- [Required work] Switch each occurrence of "Page size" in the material below to "Canvas size", keeping all other text unchanged, and leave the pictures out of your output.

--- START The data ---

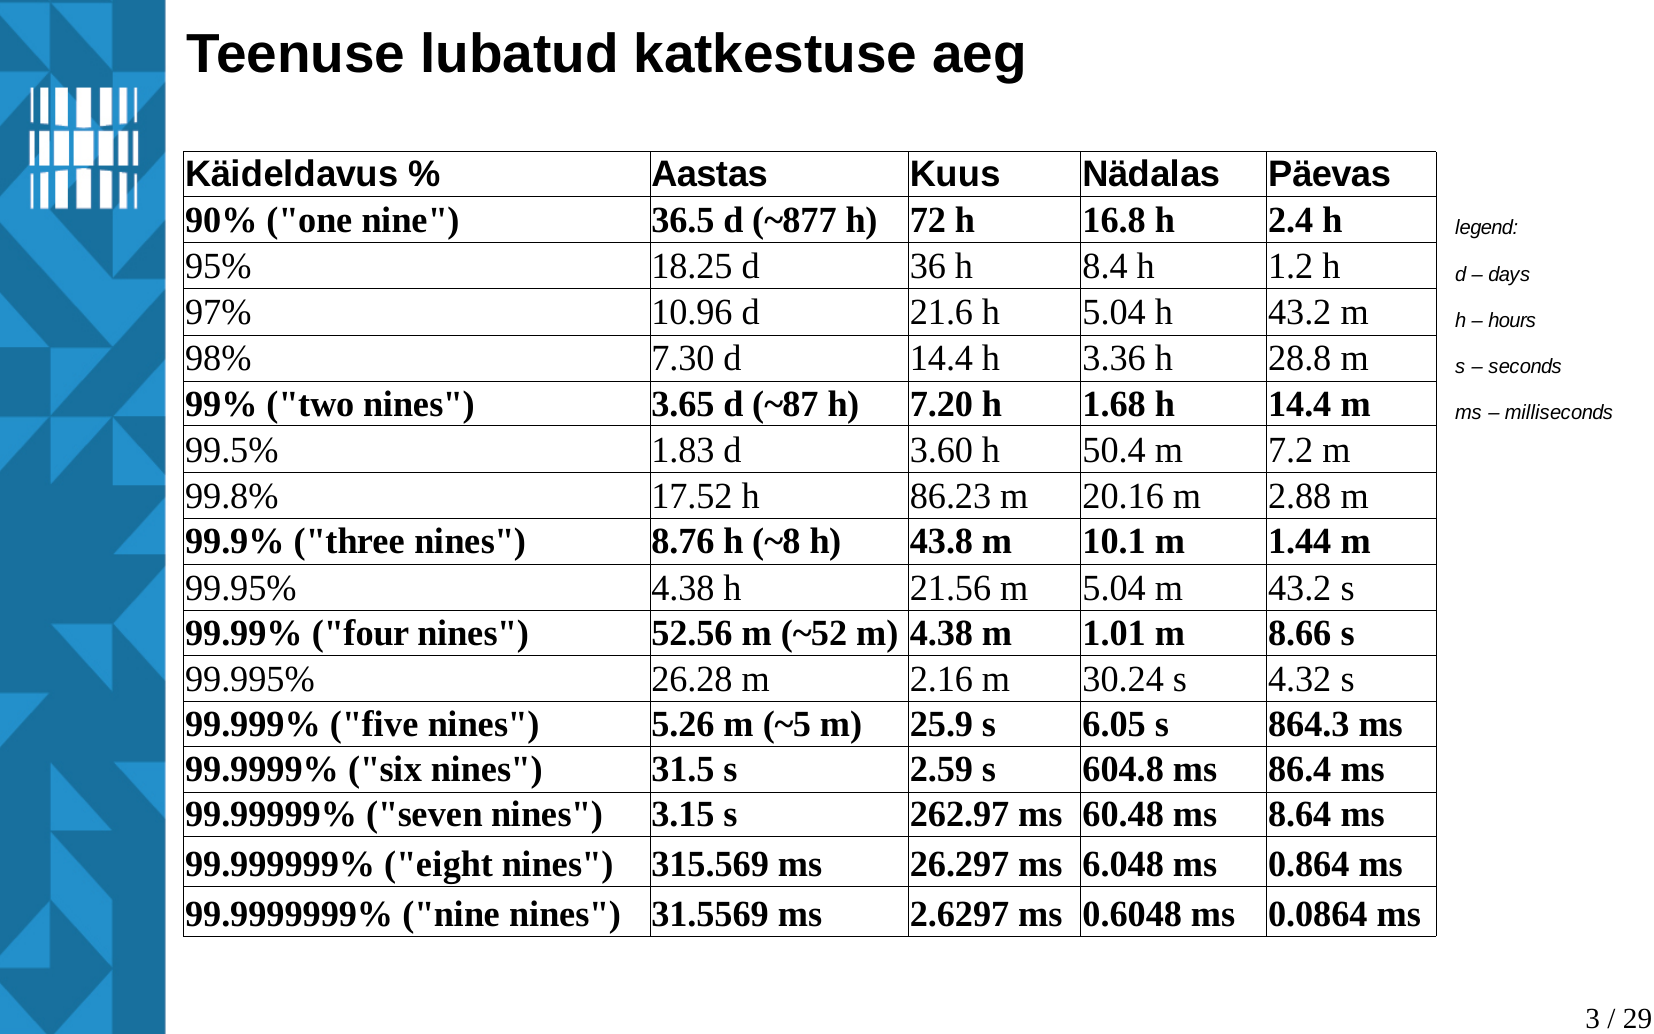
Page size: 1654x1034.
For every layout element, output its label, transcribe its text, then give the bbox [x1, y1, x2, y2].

chart [183, 151, 1625, 939]
title Teenuse lubatud katkestuse aeg [186, 11, 1589, 95]
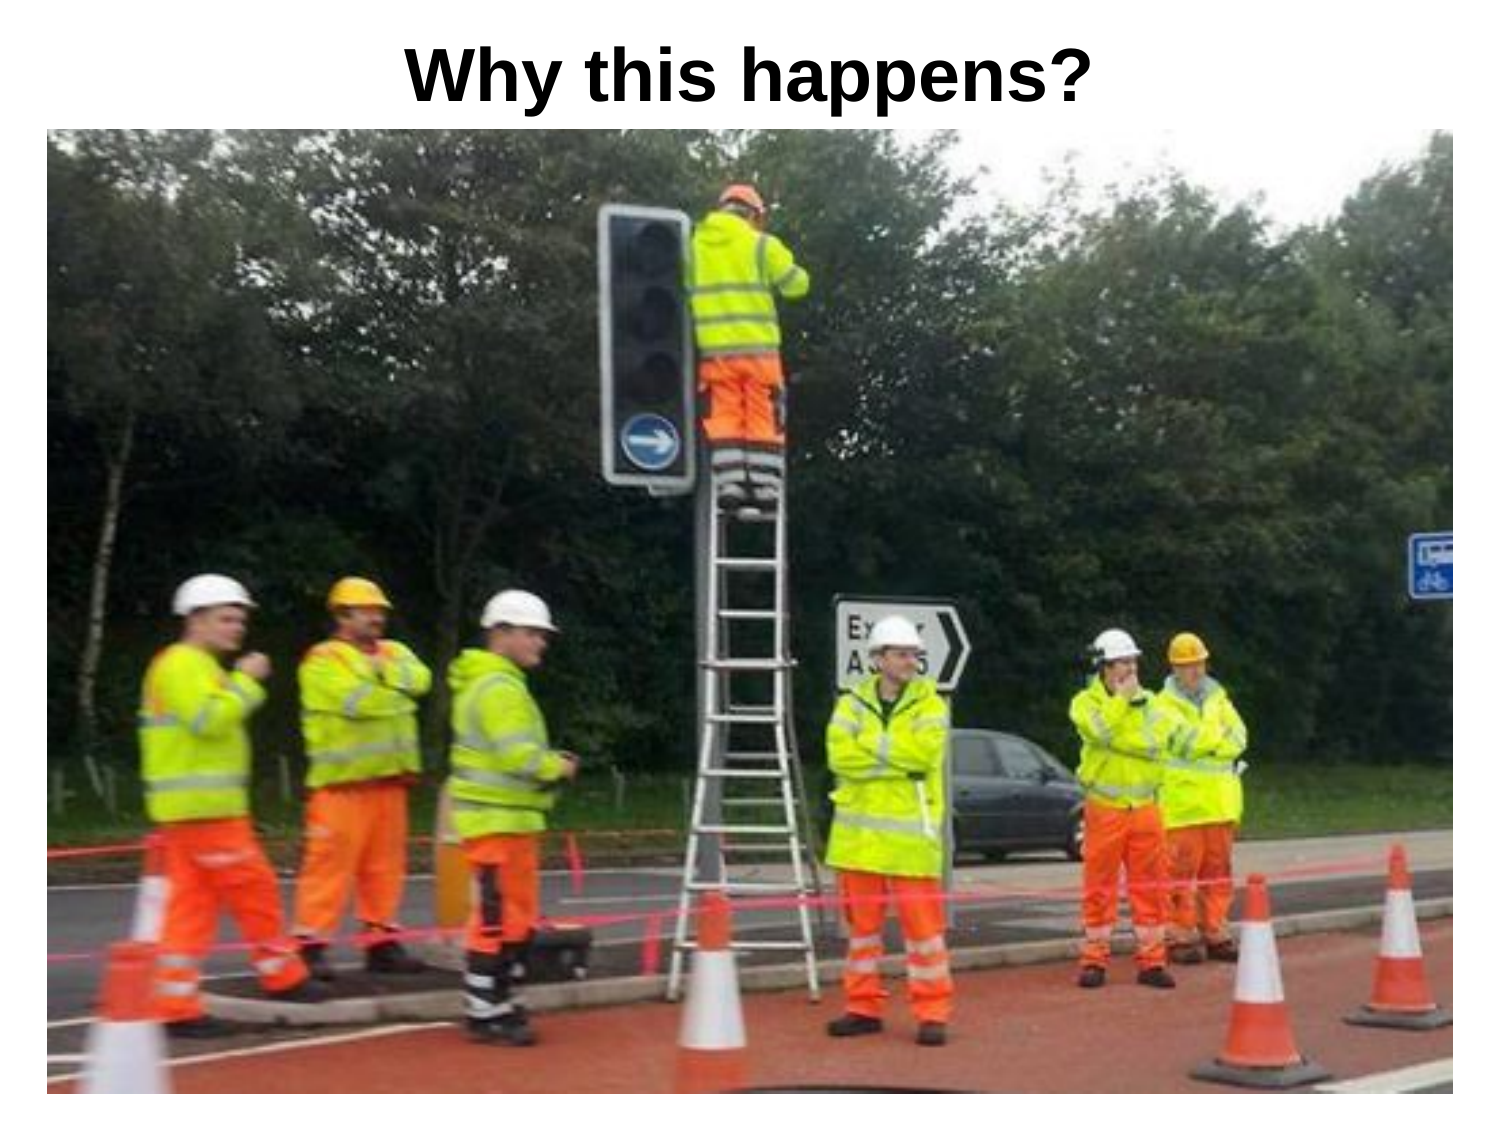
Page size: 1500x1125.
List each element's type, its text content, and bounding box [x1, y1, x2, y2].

picture [47, 129, 1453, 1094]
title Why this happens? [75, 9, 1425, 129]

--- END The data ---

- [Complete answer]
Canvas size: 1654x1034.
For every layout element, output its label, transcribe its text, then give the bbox [x1, y1, x2, y2].

chart [183, 151, 1625, 939]
title Teenuse lubatud katkestuse aeg [186, 11, 1589, 95]
Canvas size: 1500x1125.
List each element's type, its text content, and bounding box [x1, y1, x2, y2].

picture [47, 129, 1453, 1094]
title Why this happens? [75, 9, 1425, 129]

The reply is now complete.